Awarded by the The Worshipful Society of Apothecaries …
… the prize is awarded to the best candidate in the Diploma in the Philosophy of Medicine examination.
Okay, so, big build-up. Big breaths. *I’m sorry but this event was mainly just common sense and if you were hoping to read about some troon fuckery please disregard this post. I’m sorry. I actually cancelled ‘Intersex Rage, biopolitical protest, and the movement for black lives’, so I can only apologise I’m bringing you this and not that. Normal service will be resumed soon.

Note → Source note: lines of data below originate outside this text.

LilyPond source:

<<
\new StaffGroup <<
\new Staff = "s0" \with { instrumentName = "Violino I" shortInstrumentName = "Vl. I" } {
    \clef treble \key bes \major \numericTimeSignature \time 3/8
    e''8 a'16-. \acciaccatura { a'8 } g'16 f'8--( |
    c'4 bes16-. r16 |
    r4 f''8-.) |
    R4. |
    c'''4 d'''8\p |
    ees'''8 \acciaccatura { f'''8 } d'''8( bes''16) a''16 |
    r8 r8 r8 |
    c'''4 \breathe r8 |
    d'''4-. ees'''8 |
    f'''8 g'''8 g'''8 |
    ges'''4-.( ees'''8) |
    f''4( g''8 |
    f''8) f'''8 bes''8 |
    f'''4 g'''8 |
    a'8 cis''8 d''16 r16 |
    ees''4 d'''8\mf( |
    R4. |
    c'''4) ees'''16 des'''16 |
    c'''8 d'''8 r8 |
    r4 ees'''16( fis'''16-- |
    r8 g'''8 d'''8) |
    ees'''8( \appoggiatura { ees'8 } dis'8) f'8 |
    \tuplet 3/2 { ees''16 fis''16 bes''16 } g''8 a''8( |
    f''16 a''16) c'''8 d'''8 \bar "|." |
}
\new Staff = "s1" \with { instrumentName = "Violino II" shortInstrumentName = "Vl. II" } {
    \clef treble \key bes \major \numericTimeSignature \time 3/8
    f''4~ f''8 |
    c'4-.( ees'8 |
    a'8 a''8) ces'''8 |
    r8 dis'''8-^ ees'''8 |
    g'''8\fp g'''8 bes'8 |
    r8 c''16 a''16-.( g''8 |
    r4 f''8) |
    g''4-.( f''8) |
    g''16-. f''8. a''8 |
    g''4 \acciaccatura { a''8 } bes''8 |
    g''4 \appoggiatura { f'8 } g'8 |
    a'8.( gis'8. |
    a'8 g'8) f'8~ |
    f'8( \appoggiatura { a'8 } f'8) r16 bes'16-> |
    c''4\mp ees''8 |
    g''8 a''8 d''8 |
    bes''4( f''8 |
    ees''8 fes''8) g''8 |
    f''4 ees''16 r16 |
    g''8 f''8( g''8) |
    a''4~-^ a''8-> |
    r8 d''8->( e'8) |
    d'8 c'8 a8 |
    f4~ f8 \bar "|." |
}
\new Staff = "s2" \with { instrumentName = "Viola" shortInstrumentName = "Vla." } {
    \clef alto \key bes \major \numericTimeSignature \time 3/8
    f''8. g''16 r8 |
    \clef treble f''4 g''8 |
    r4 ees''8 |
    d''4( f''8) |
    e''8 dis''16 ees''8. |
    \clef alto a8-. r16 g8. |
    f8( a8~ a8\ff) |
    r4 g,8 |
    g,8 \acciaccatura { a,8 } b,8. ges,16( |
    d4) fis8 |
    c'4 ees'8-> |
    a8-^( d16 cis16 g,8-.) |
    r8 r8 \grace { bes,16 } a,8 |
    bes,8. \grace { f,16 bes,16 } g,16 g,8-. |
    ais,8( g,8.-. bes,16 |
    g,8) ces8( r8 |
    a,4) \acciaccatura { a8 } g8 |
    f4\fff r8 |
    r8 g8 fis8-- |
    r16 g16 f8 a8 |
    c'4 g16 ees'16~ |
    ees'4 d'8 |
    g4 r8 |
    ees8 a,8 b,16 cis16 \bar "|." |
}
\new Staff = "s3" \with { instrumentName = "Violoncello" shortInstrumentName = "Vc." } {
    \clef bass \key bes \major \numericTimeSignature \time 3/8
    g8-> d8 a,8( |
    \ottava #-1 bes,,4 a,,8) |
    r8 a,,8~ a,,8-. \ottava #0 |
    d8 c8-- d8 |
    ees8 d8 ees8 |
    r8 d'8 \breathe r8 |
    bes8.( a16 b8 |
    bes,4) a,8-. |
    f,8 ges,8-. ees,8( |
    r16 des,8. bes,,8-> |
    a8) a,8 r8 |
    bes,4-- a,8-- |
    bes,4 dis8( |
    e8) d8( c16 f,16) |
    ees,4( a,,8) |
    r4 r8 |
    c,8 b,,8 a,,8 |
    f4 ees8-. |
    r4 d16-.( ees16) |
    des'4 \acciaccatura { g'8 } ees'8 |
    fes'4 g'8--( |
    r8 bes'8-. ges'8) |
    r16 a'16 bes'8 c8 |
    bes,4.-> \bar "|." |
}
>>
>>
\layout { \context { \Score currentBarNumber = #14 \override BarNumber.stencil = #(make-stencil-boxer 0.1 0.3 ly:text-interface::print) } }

This isn’t the first time I’ve completely misjudged things. Like the time I went to a health food day expecting to learn about massage. ‘Why are you here?’ asked the tutor in our morning pow-wow. ‘Because I want to learn how to give and receive massages’. A long silence ensued.
At the beginning of this webinar, the host got all nostalgic that we weren’t actually in their normal meeting room, listening to the tick tock of their old clocks, and sniffing musty antique carpets and furniture polish – something we can definitely thank COVID for.
Dahlen said there are two pieces of official advice the General Medical Council gives out, which essentially change the meaning of the word sex.
This is typical of the double bind that trans activism has imposed on so many frameworks – gender identity must be respected, but don’t you dare ask us about it! As was pointed out by another, this obscures the actual law as only Gender Recognition Certificate holders retain the legal right to non-disclosure.
Dahlen said one sensible factual thing after another. I know! Boor-ring. Disorders of sexual development have nothing to do with gender identity. Sex and gender identity are not interchangeable as this could, for example, result in women who had had hysterectomies being considered male. Sex is fixed and medically important! (I imagined at the corresponding moment the intersex ragers would have been saying the exact opposite and shed a little tear.)
It was disappointing that Dahlen didn’t cover the fact that cross sex hormones and surgeries cause serious medical problems, but this is very much a first step of someone actually asking probing questions, and then actually being recognised and awarded as such by a prestigious body.
It’s a sign of the times that Dahlen felt the need to explain biological sex to the audience and in even greater detail in her paper. There was a time, not too long ago, when these two categories were simply understood.
I suppose if I was going to nit pick I would point out that the case study examples in the paper are completely lame, although ones presented by the GMC itself, especially that of Angela, who alleges their GP receptionists deliberately misgendered them (would love to know how they saw down a phone line to see one receptionist turn to another). This is not, in my opinion, an example of non-maleficence (non-harming or inflicting the least harm possible to reach a beneficial outcome). Anyway we all know GP receptionists are rude – it’s traditional.
Dahlen’s conclusion was that we should record both sex and gender identity, the latter in a free text box. I would prefer records showing sex only and if the individual is on cross sex hormones that would present on their medication list. I suppose Dahlen’s suggestion is a more sensible approach than I have heard from many a trans activist but the problem simply remains that muddying of sex harms us all ultimately, and is that what we really want?